- The pandemic created a home improvement boom as consumers spend more time at home.
- Big chains like Home Depot and Lowe’s had great quarters. These effects are reaching startups in the home improvement category, too.
- Three venture capitalists told Business Insider which home-related retail startups they’re eyeing and why they’re set to capitalize on this trend.
- Visit Business Insider’s homepage for more stories.
Whether it’s the result of anxiety-fueled nesting, or apartments becoming remote offices, America is undoubtedly amidst a home improvement boom. Home Depot had a record-breaking quarter, and Lowe’s quarter shattered expectations with a 34.2% jump in sales over the previous year. This renewed interest in revamping our living spaces has influenced the success of home-related startups, too.
Business Insider recently spoke with three venture capitalists who each have their eyes on a retail startup in the home improvement space. Below, they explain why these startups have caught their eye. Business Insider also spoke with the founders of each startup to explain what makes them uniquely positioned to capitalize on the home improvement trend, and the success they’ve had thus far in 2020.
For many consumers who are finding themselves spending more time at home, plants offer both an aesthetic upgrade as well as a pandemic hobby. Natalie Dillon, an investor at Maveron, also sees it as a way to bring the outside in. That’s why she’s interested in Bloomscape, a direct-to-consumer (DTC) plant retailer, which ships plants from its greenhouses located in Michigan.

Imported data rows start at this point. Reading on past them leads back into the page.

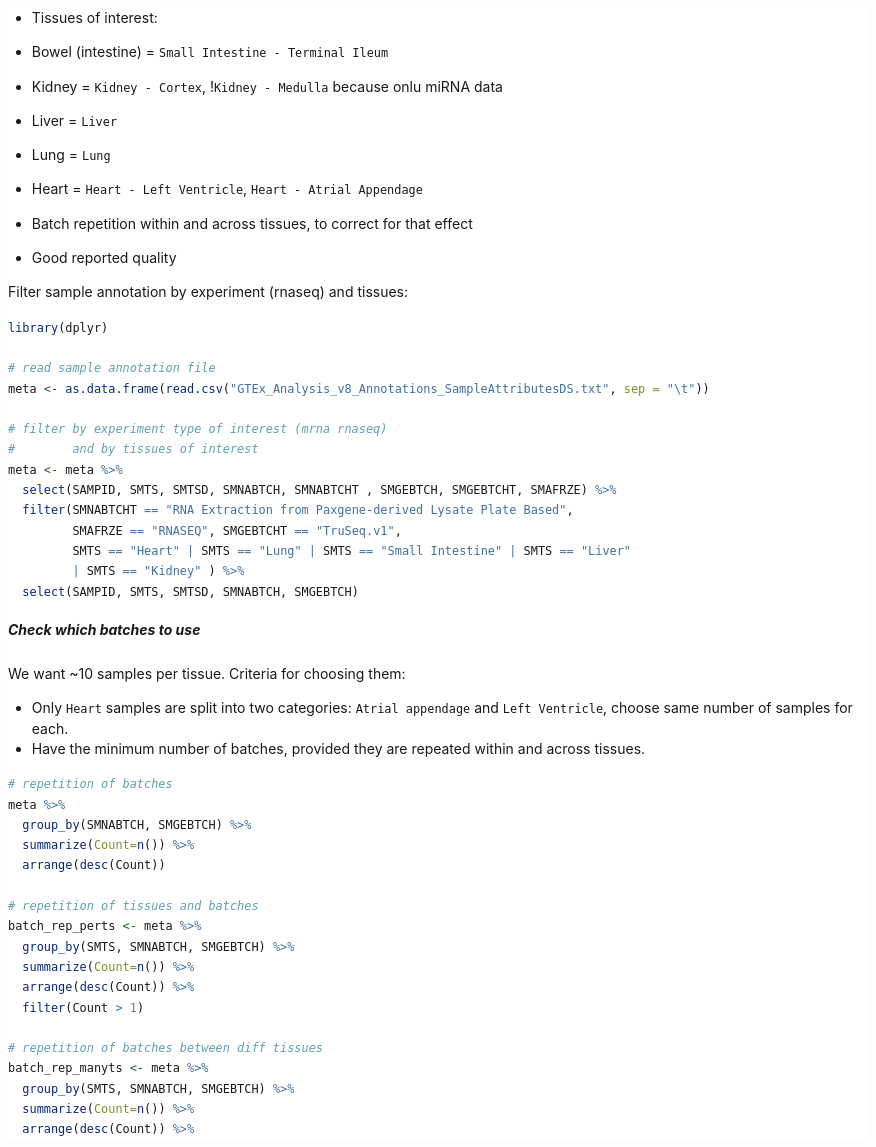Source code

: -   Tissues of interest:

-   Bowel (intestine) = `Small Intestine - Terminal Ileum`

-   Kidney = `Kidney - Cortex`, !`Kidney - Medulla` because onlu miRNA
    data

-   Liver = `Liver`

-   Lung = `Lung`

-   Heart = `Heart - Left Ventricle`, `Heart - Atrial Appendage`

-   Batch repetition within and across tissues, to correct for that
    effect

-   Good reported quality

  

Filter sample annotation by experiment (rnaseq) and tissues:

``` r
library(dplyr)

# read sample annotation file
meta <- as.data.frame(read.csv("GTEx_Analysis_v8_Annotations_SampleAttributesDS.txt", sep = "\t"))

# filter by experiment type of interest (mrna rnaseq)
#        and by tissues of interest
meta <- meta %>%
  select(SAMPID, SMTS, SMTSD, SMNABTCH, SMNABTCHT , SMGEBTCH, SMGEBTCHT, SMAFRZE) %>%
  filter(SMNABTCHT == "RNA Extraction from Paxgene-derived Lysate Plate Based", 
         SMAFRZE == "RNASEQ", SMGEBTCHT == "TruSeq.v1",
         SMTS == "Heart" | SMTS == "Lung" | SMTS == "Small Intestine" | SMTS == "Liver"
         | SMTS == "Kidney" ) %>%
  select(SAMPID, SMTS, SMTSD, SMNABTCH, SMGEBTCH)
```

  

##### **Check which batches to use**

  

We want \~10 samples per tissue. Criteria for choosing them:

-   Only `Heart` samples are split into two categories:
    `Atrial appendage` and `Left Ventricle`, choose same number of
    samples for each.
-   Have the minimum number of batches, provided they are repeated
    within and across tissues.

``` r
# repetition of batches
meta %>%
  group_by(SMNABTCH, SMGEBTCH) %>%
  summarize(Count=n()) %>%
  arrange(desc(Count))

# repetition of tissues and batches
batch_rep_perts <- meta %>%
  group_by(SMTS, SMNABTCH, SMGEBTCH) %>%
  summarize(Count=n()) %>%
  arrange(desc(Count)) %>%
  filter(Count > 1)

# repetition of batches between diff tissues
batch_rep_manyts <- meta %>%
  group_by(SMTS, SMNABTCH, SMGEBTCH) %>%
  summarize(Count=n()) %>%
  arrange(desc(Count)) %>%
```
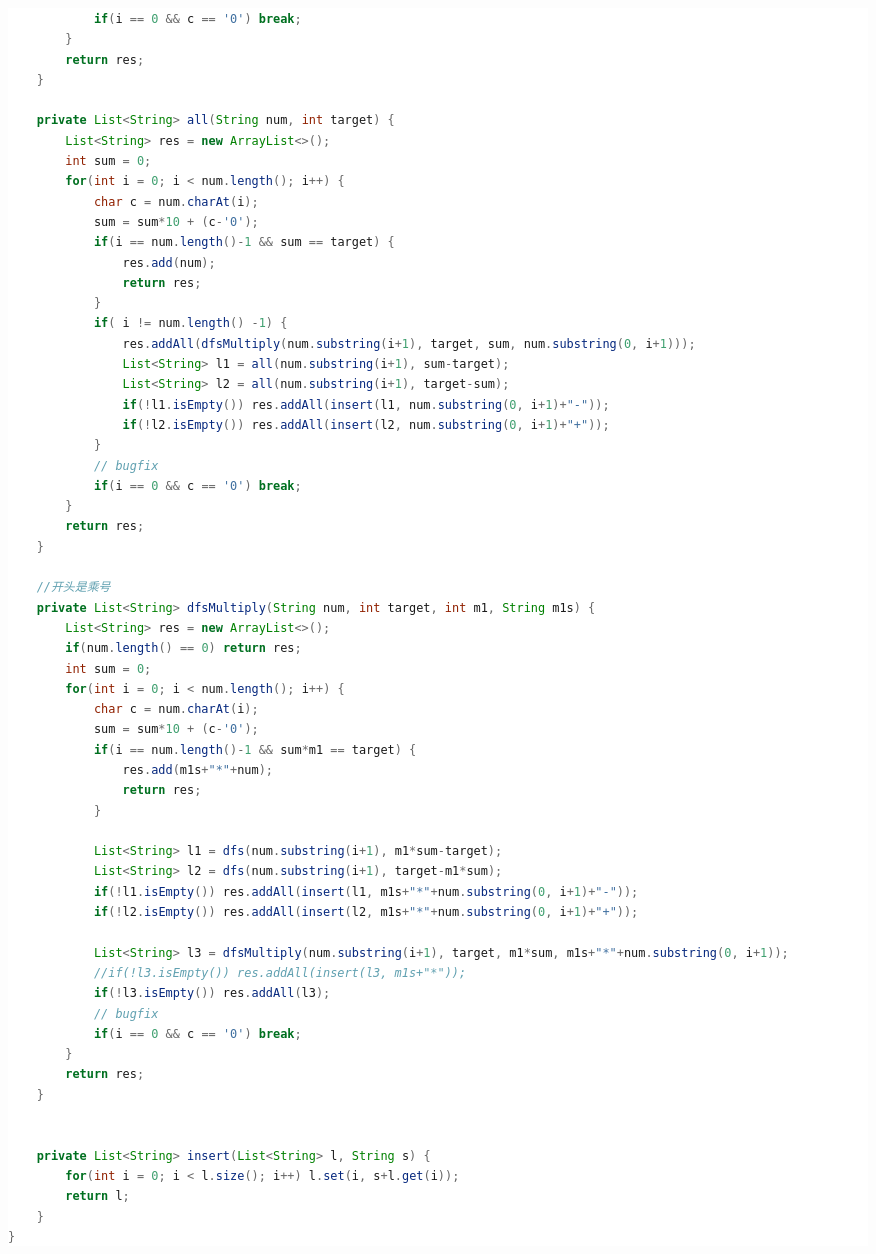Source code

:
 ```java
            if(i == 0 && c == '0') break;
        }
        return res;
    }
    
    private List<String> all(String num, int target) {
        List<String> res = new ArrayList<>();
        int sum = 0;
        for(int i = 0; i < num.length(); i++) {
            char c = num.charAt(i);
            sum = sum*10 + (c-'0');
            if(i == num.length()-1 && sum == target) {
                res.add(num);
                return res;
            }
            if( i != num.length() -1) {
                res.addAll(dfsMultiply(num.substring(i+1), target, sum, num.substring(0, i+1)));
                List<String> l1 = all(num.substring(i+1), sum-target);
                List<String> l2 = all(num.substring(i+1), target-sum);
                if(!l1.isEmpty()) res.addAll(insert(l1, num.substring(0, i+1)+"-"));
                if(!l2.isEmpty()) res.addAll(insert(l2, num.substring(0, i+1)+"+"));
            }
            // bugfix
            if(i == 0 && c == '0') break;
        }
        return res;
    }
    
    //开头是乘号
    private List<String> dfsMultiply(String num, int target, int m1, String m1s) {
        List<String> res = new ArrayList<>();
        if(num.length() == 0) return res;
        int sum = 0;
        for(int i = 0; i < num.length(); i++) {
            char c = num.charAt(i);
            sum = sum*10 + (c-'0');
            if(i == num.length()-1 && sum*m1 == target) {
                res.add(m1s+"*"+num);
                return res;
            }
            
            List<String> l1 = dfs(num.substring(i+1), m1*sum-target);
            List<String> l2 = dfs(num.substring(i+1), target-m1*sum);
            if(!l1.isEmpty()) res.addAll(insert(l1, m1s+"*"+num.substring(0, i+1)+"-"));
            if(!l2.isEmpty()) res.addAll(insert(l2, m1s+"*"+num.substring(0, i+1)+"+"));
            
            List<String> l3 = dfsMultiply(num.substring(i+1), target, m1*sum, m1s+"*"+num.substring(0, i+1));
            //if(!l3.isEmpty()) res.addAll(insert(l3, m1s+"*"));
            if(!l3.isEmpty()) res.addAll(l3);
            // bugfix
            if(i == 0 && c == '0') break;
        }
        return res;
    }
    
    
    private List<String> insert(List<String> l, String s) {
        for(int i = 0; i < l.size(); i++) l.set(i, s+l.get(i));
        return l;
    }
}
```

“COVID has sparked a greater appreciation for the outdoors as a safer location to gather with friends and a relaxing alternative to confined home and office space,” Dillon told Business Insider. Maveron is not currently invested in Bloomscape, which has raised $9.2 million in funding so far, according to Crunchbase. “Companies like Bloomscape that easily enable people to bring nature into their homes will perform well.”
Bloomscape’s founder and CEO, Justin Mast, said the company has “definitely seen growth in consumer plant purchasing during this time and are extremely grateful.” There are plenty of other plant DTCs in the house plant space, like The Sill or Greenery Unlimited. Bloomscape claims its differentiator is the level of plant care experience it can offer to customers.
“We’re the only plant company with five generations of greenhouse growing and horticulture knowledge and are excited to continue to offer that ongoing plant care support to our customers,” Mast said.
Clare is a direct-to-consumer paint startup that aims to take the frustration out of selecting a paint color for your home. It was founded by a former interior designer, Nicole Gibbons, who experienced the pain point of buying paint firsthand.
“Going to a traditional paint store or a big box has traditionally been a hassle, involving a lot of time and many trips back and forth to the store to facilitate a single paint purchase,” Gibbons told BI. Clare, which has received $4.2 million of funding to date, enables customers to shop a curated color selection online and get all the paint and supplies they need delivered to their door.
Alison Rapaport, a partner at Serena Ventures, likes the simplicity Clare has brought to this part of the home renovation process, though the company isn’t a part of Serena Venture’s portfolio. “Clare provides consumers a hassle-free way to select high-quality paint for your home and brighten up makeshift home offices,” Rapaport told BI. “Their product line includes 50 colors carefully narrowed down to prevent decision paralysis and make it easy for consumers to improve their homes.”
Plus, Clare has an answer to health concerns that have moved to the forefront of consumers’ minds because of COVID. Clare’s paint is Zero VOC and GREENGUARD Gold certified for better indoor air quality, which Gibbons says “is a huge selling point for customers who care about creating a healthier home environment. “
For renters or homeowners who aren’t ready to take on big renovation projects, new furniture has been a go-to way to upgrade their spaces. Article is a furniture startup launched in 2013 that was an early player in the DTC furniture boom and has currently raised $5 million. Despite the crowded category and the economic uncertainty of the year, Article co-founder and CEO Aamir Baig says the company has “seen exceptional demand as consumers re-evaluate their homes.”
Ed Yip, a partner at Norwest Venture Partners, correlates Article’s success during the pandemic to consumers being “more focused on buying new furnishings to make themselves more comfortable for the foreseeable future.” Norwest is not currently invested in Article.
Yip also noted that the increased interest in home buying is likely to keep this trend going. “The very low-interest rates is kicking off a home-buying boom and that will continue to drive demand for new home furnishings.”
Article aims to offer consumers high-quality furniture at accessible pricing. Baig hopes this mission will continue to spell success for the company. “While we don’t know what tomorrow will bring, we will continue to relentlessly pursue our mission to make it easier for people to furnish their spaces with safety in mind.”